Your assignment:
Write out the entire listing below exactly as it appears, minus any pictures.

##### Data block #####

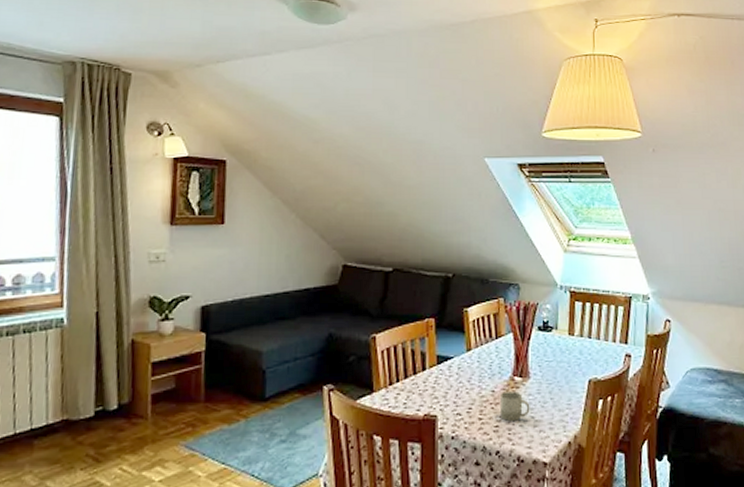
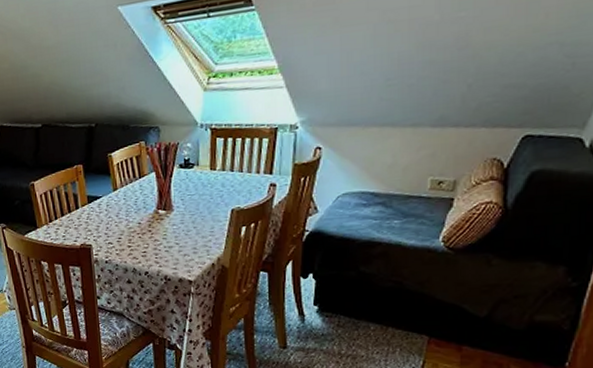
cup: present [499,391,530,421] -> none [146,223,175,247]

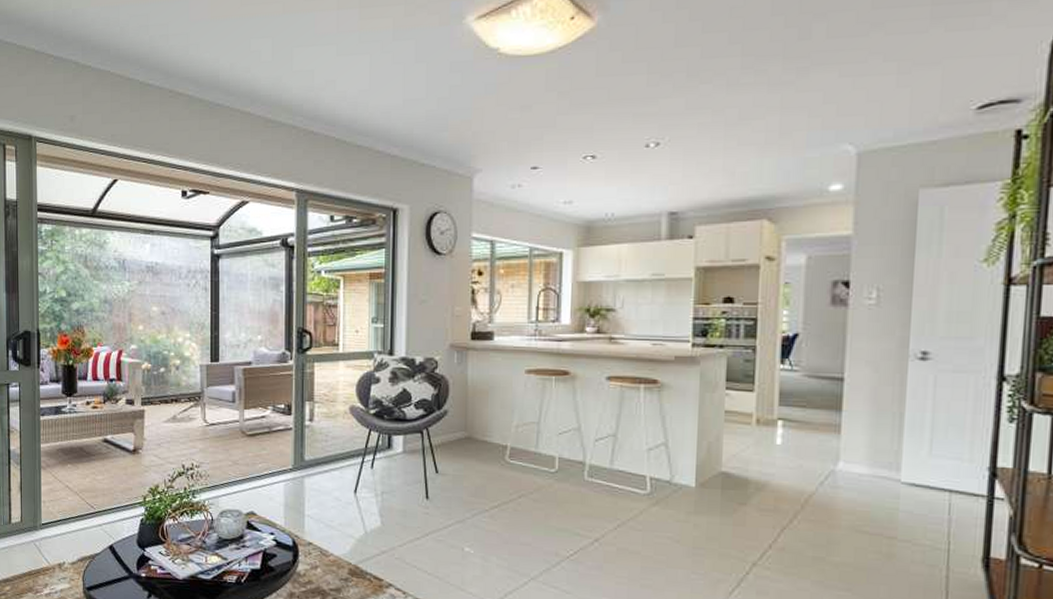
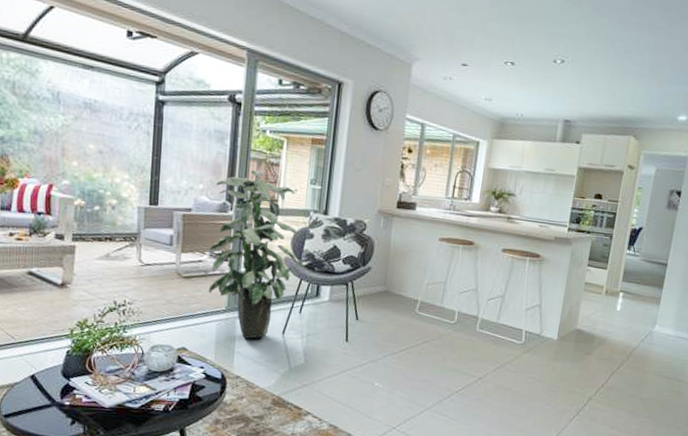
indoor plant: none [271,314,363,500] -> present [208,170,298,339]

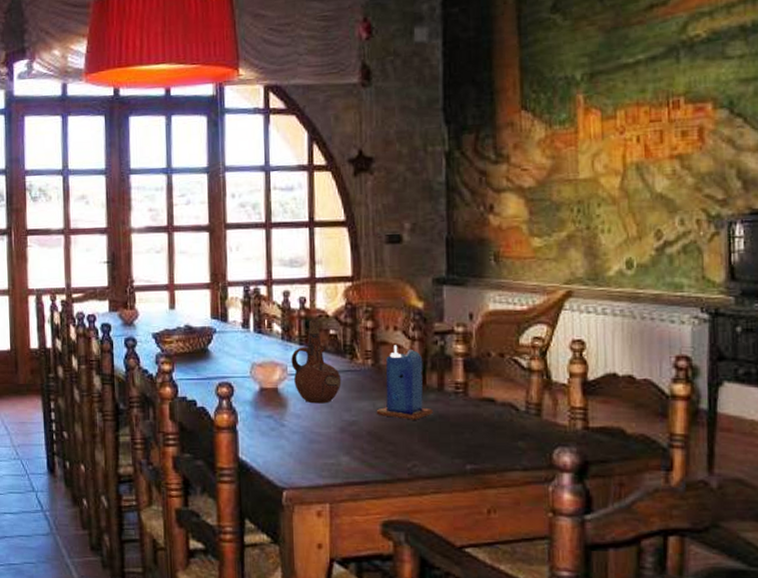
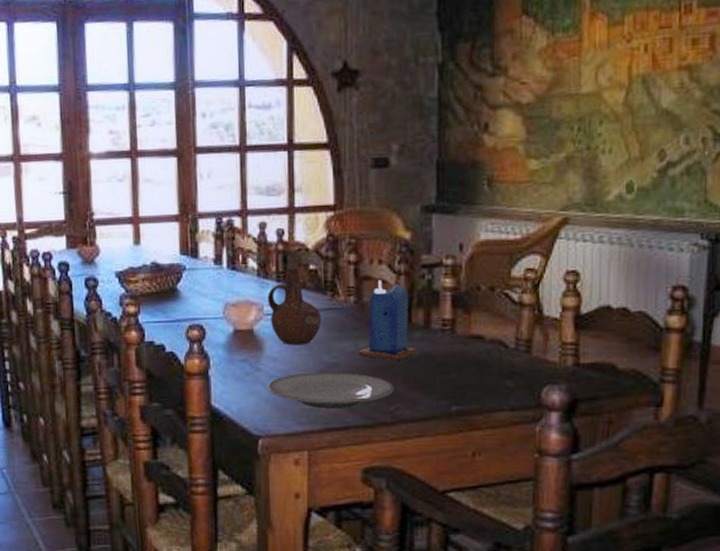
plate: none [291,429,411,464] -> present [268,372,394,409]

#####

Response to the exercise:
cup: present [499,391,530,421] -> none [146,223,175,247]

indoor plant: none [271,314,363,500] -> present [208,170,298,339]

plate: none [291,429,411,464] -> present [268,372,394,409]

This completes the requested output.